___ Article
Paquito, our parrotlet, has just added a new item to his diminutive lexicon:
"dear leader,"
( pronounced more like de-ah lea-dah, actually)
WHY? you ask...
Well...he's little. And it's fun to hear him say silly things.
(Up to now, he's said "Salut" & "Paquito," & "ça va?")

So, the other day, when I was looking at him while his head feathers were fluffed up,
I thought--hey, that reminds me of Kim Jong-Il--the reclusive and bizarre dictator of North Korea.who inherited the throne from his father Kim Il Sung...in his country's personality cult, he was referred to as 'Great Leader,' ergo, his son, logically, must be called "Dear Leader"...
He must have the strangest hair-do of any head of state today--witness the state of his head:

So, as a joke, and to my wife's bemusement,
I began squawking 'dear leader' to our little bird--especially when he would look like this:

yes, he looks a bit crazed...all the more reason to be reminded of the North Korean dictator, as he postures in Pyongyang, his capital city...

And then just a couple of days ago--surprise!--Paquito pronounced the phrase--in a high-pitched repeated recitation: de-ah lea-dah! deah leadah! deah leadah! deah leadah!
Yes, I know--resemblance is in the eye of the beholder.
But a parrotlet that, ahem, parrots, North Korea's party line, is quite amusing.
(Disclaimer to Homeland Security here:
I IN NO WAY SUPPORT NOR SYMPATHIZE WITH NORTH KOREA!
PLEASE HAVE A SENSE OF HUMOR!!! I AM SIMPLY POINTING OUT A PASSING RESEMBLANCE...
I AM COMPLETELY POLITICALLY NEUTRAL IN A MOST BENIGN WAY!!
I HAVE PARROTS,THERE I AM SLIGHTLY WEIRD...BUT HARMLESS!!)

Let's hope that works...

So, now on to Public Radio.
(The link between Pyongyang and NPR is this:
I listen to NPR, therefore I am informed about international goings-on, including things North Korean.)
There.
Now, yesterday, while listening to KUOW, NPR's local affiliate, there was a talk show mentioning, among other things, that a recent study concluded that Seatle is America's 'most literate city.'
(That 'literateness' must be one reason why, evidently, I insist on writing with numerous subordinate clauses, this being, parenthetically, an example thereof. Call it peer pressure...)

The self-congratulatory tone of some of the people calling in being annoying, I decided to call in--my first time ever trying to talk on a radio-call-in-talk-show--and they took my call!
______
___ Given information
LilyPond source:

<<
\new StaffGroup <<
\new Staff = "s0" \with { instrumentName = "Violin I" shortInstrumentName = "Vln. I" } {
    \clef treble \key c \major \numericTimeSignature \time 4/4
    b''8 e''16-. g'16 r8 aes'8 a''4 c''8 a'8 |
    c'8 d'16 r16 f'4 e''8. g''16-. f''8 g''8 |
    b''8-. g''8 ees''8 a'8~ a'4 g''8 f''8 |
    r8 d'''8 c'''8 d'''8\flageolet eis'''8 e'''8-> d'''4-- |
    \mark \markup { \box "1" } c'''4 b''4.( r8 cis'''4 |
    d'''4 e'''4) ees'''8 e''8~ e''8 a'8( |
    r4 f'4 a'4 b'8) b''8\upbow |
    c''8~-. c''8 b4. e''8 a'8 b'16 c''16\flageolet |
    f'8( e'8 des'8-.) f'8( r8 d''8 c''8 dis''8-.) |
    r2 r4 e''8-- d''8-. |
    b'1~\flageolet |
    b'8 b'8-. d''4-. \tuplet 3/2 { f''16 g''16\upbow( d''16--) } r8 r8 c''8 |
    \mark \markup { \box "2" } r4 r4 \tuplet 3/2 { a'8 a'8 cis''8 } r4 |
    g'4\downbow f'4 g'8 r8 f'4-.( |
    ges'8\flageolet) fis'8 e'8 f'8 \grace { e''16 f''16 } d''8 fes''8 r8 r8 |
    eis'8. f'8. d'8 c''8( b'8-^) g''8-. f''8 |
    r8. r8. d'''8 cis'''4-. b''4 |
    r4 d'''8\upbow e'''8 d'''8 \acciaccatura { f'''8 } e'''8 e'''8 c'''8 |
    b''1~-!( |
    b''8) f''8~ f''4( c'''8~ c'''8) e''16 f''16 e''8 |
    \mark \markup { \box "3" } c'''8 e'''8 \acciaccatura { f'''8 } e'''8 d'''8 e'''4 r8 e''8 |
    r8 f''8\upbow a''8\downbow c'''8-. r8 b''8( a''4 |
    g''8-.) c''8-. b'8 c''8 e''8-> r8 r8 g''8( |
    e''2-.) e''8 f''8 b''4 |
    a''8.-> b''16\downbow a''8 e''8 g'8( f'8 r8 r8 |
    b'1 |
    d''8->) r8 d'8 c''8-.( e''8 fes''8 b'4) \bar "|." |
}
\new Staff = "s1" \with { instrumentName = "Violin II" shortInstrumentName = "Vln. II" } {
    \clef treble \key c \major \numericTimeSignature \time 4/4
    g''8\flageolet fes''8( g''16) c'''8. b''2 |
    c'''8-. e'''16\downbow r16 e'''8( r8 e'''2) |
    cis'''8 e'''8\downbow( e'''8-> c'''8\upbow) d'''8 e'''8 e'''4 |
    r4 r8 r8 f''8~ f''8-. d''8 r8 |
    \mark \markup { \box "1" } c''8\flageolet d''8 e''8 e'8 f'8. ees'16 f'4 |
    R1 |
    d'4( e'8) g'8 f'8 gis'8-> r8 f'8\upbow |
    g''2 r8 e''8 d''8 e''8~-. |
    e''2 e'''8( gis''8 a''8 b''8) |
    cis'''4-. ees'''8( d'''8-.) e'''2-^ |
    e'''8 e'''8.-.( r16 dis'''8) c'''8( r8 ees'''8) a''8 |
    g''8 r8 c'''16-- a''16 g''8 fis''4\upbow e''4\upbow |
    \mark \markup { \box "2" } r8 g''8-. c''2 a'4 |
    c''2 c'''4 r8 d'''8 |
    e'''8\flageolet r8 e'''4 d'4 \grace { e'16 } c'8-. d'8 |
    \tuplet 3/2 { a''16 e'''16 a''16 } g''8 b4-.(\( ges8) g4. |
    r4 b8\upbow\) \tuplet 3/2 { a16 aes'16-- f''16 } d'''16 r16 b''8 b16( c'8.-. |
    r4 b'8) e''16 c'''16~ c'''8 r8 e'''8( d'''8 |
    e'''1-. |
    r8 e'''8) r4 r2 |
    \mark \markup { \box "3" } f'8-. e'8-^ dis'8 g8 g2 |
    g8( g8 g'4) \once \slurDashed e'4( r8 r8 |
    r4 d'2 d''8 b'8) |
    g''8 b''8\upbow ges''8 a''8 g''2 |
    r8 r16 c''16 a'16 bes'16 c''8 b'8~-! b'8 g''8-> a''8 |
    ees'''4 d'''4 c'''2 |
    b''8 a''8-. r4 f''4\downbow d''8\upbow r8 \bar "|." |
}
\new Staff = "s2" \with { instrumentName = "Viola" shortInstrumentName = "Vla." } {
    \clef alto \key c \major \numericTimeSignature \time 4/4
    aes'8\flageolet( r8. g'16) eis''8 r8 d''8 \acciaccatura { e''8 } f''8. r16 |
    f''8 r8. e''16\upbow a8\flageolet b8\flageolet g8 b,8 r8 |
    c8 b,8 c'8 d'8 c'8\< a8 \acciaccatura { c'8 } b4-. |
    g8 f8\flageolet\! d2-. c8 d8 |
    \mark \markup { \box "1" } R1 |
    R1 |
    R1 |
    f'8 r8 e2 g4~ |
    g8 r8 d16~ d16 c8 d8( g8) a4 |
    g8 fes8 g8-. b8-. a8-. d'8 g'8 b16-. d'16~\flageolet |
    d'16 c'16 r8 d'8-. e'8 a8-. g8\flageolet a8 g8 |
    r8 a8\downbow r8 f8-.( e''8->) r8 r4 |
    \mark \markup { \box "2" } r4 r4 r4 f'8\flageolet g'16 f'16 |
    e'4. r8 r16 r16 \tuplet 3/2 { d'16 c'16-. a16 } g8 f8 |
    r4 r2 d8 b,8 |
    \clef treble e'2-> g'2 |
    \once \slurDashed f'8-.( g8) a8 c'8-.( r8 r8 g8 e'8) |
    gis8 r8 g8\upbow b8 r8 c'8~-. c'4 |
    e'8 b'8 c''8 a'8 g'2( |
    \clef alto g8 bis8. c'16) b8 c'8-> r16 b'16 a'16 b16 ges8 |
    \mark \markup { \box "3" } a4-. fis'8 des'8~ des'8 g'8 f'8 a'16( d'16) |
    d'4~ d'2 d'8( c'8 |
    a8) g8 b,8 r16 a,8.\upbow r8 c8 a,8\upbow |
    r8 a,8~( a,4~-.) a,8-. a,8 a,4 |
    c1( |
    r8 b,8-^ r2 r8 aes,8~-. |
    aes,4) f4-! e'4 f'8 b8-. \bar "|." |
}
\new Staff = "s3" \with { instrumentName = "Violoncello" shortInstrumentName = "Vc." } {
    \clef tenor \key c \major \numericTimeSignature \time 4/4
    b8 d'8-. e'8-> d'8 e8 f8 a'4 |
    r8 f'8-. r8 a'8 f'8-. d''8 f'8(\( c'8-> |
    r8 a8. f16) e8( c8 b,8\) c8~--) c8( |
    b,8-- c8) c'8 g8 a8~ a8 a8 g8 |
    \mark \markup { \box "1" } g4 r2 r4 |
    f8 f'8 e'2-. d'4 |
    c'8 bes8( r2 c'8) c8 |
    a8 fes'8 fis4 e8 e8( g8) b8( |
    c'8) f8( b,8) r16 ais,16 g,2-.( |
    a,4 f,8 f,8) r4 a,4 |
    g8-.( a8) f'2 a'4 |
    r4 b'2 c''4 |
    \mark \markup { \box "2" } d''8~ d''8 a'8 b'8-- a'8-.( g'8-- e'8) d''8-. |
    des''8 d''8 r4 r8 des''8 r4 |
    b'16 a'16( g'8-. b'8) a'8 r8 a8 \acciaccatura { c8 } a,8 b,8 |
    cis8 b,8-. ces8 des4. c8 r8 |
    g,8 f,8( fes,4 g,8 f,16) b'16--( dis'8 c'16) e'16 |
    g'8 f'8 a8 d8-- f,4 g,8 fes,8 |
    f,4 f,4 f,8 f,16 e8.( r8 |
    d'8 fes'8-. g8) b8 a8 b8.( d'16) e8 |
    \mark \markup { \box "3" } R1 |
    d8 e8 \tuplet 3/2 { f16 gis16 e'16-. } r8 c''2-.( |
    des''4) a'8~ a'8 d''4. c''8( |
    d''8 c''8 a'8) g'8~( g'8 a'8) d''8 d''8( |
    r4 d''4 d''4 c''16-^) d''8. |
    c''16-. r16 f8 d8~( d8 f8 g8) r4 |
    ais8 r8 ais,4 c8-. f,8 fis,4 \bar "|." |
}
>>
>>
______
Exercise tasks:
A - In the parrotlet post, reproduce word for word the passage from "But a parrotlet" up to and including "hope that works...".
B - According to the parrotlet post, what had Paquito said before he learned "dear leader"?

Solution list:
A -
But a parrotlet that, ahem, parrots, North Korea's party line, is quite amusing.
(Disclaimer to Homeland Security here:
I IN NO WAY SUPPORT NOR SYMPATHIZE WITH NORTH KOREA!
PLEASE HAVE A SENSE OF HUMOR!!! I AM SIMPLY POINTING OUT A PASSING RESEMBLANCE...
I AM COMPLETELY POLITICALLY NEUTRAL IN A MOST BENIGN WAY!!
I HAVE PARROTS,THERE I AM SLIGHTLY WEIRD...BUT HARMLESS!!)

Let's hope that works...

B - "Salut," "Paquito," and "ça va?"